エンコーディング名を指定して使うこともできます。この場合は、tiktoken#get_encodingを使います。

token_sample2.py

import tiktoken

encoding = tiktoken.get_encoding("cl100k_base")

result = encoding.encode("Hello World.")
print(f"input text = Hello World., tokenize result = {result}, token length = {len(result)}")

decoded = encoding.decode(result)
print(f"decoded = {decoded}")


result = encoding.encode("こんにちは、世界。")
print(f"input text = こんにちは、世界。, tokenize result = {result}, token length = {len(result)}")

decoded = encoding.decode(result)
print(f"decoded = {decoded}")

print(f"encoding name = {encoding.name}")

結果。

$ python3 token_sample2.py
input text = Hello World., tokenize result = [9906, 4435, 13], token length = 3
decoded = Hello World.
input text = こんにちは、世界。, tokenize result = [90115, 5486, 3574, 244, 98220, 1811], token length = 6
decoded = こんにちは、世界。
encoding name = cl100k_base

あとは他のエンコーディングとの差異など、簡単にテストで確認してみましょう。

pytestをインストール。

$ pip3 install pytest

バージョン。

$ pip3 freeze | grep pytest
pytest==7.4.3

テストはこんな感じにしました。テストしている内容（というか確認している内容）は、コメントを参照してください。

test_tiktoken.py

import tiktoken

# GPT-3.5-turboとGPT-4が同じエンコーディングになることを確認
def test_gpt35_gpt4_encoding_equals():
    assert tiktoken.encoding_for_model("gpt-3.5-turbo") == tiktoken.encoding_for_model("gpt-4")
    assert tiktoken.encoding_for_model("gpt-4").name == "cl100k_base"

# GPT-3.5-turboとGPT-4が同じエンコーディング結果にtなることを確認
def test_gpt35_gpt4_encoding_result_equals():
    encoding_for_gtp35turbo  = tiktoken.encoding_for_model("gpt-3.5-turbo")
    encoding_for_gtp4 = tiktoken.encoding_for_model("gpt-4")

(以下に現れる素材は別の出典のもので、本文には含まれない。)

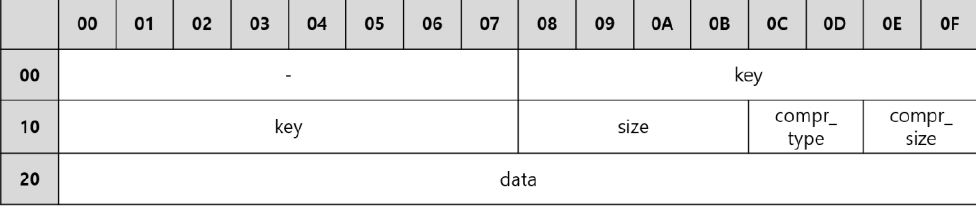
Figure 15. UBIFS data node in form of hex value.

    for text in ["Hello World.", "こんにちは、世界。"]:
        assert encoding_for_gtp35turbo.encode(text) == encoding_for_gtp4.encode(text)

# エンコーディングごとの差異を確認
def test_each_encodings():
    cl100k_base_encoding = tiktoken.get_encoding("cl100k_base")
    assert cl100k_base_encoding.encode("Hello World.") == [9906, 4435, 13]
    assert cl100k_base_encoding.encode("こんにちは、世界。") == [90115, 5486, 3574, 244, 98220, 1811]

    p50k_base_encoding = tiktoken.get_encoding("p50k_base")
    assert p50k_base_encoding.encode("Hello World.") == [15496, 2159, 13]
    assert p50k_base_encoding.encode("こんにちは、世界。") == [46036, 22174, 28618, 2515, 94, 31676, 23513, 10310, 244, 45911, 234, 16764]

    r50k_base_encoding = tiktoken.get_encoding("r50k_base")
    assert r50k_base_encoding.encode("Hello World.") == [15496, 2159, 13]
    assert r50k_base_encoding.encode("こんにちは、世界。") == [46036, 22174, 28618, 2515, 94, 31676, 23513, 10310, 244, 45911, 234, 16764]

気になってエンコーディングごとの差異も見てみましたが、cl100k_baseとそれ以外で動作に差がありますね。
今回の入力範囲では、p50k_baseとr50k_baseの間の差はわかりませんでした。もっとも、通常使うのはcl100k_baseの方な気がしますが。

今回は、こんなところでしょう。

おわりに

tiktokenを使って、テキストをトークンに変換してみました。

ドキュメントなどを見ているとざっくり「テキストをトークンにする」といった感じであまり実体がわからない印象でしたが、
こうやってプログラムで動かしてみるとなんとなくわかってきたかな、という気がします。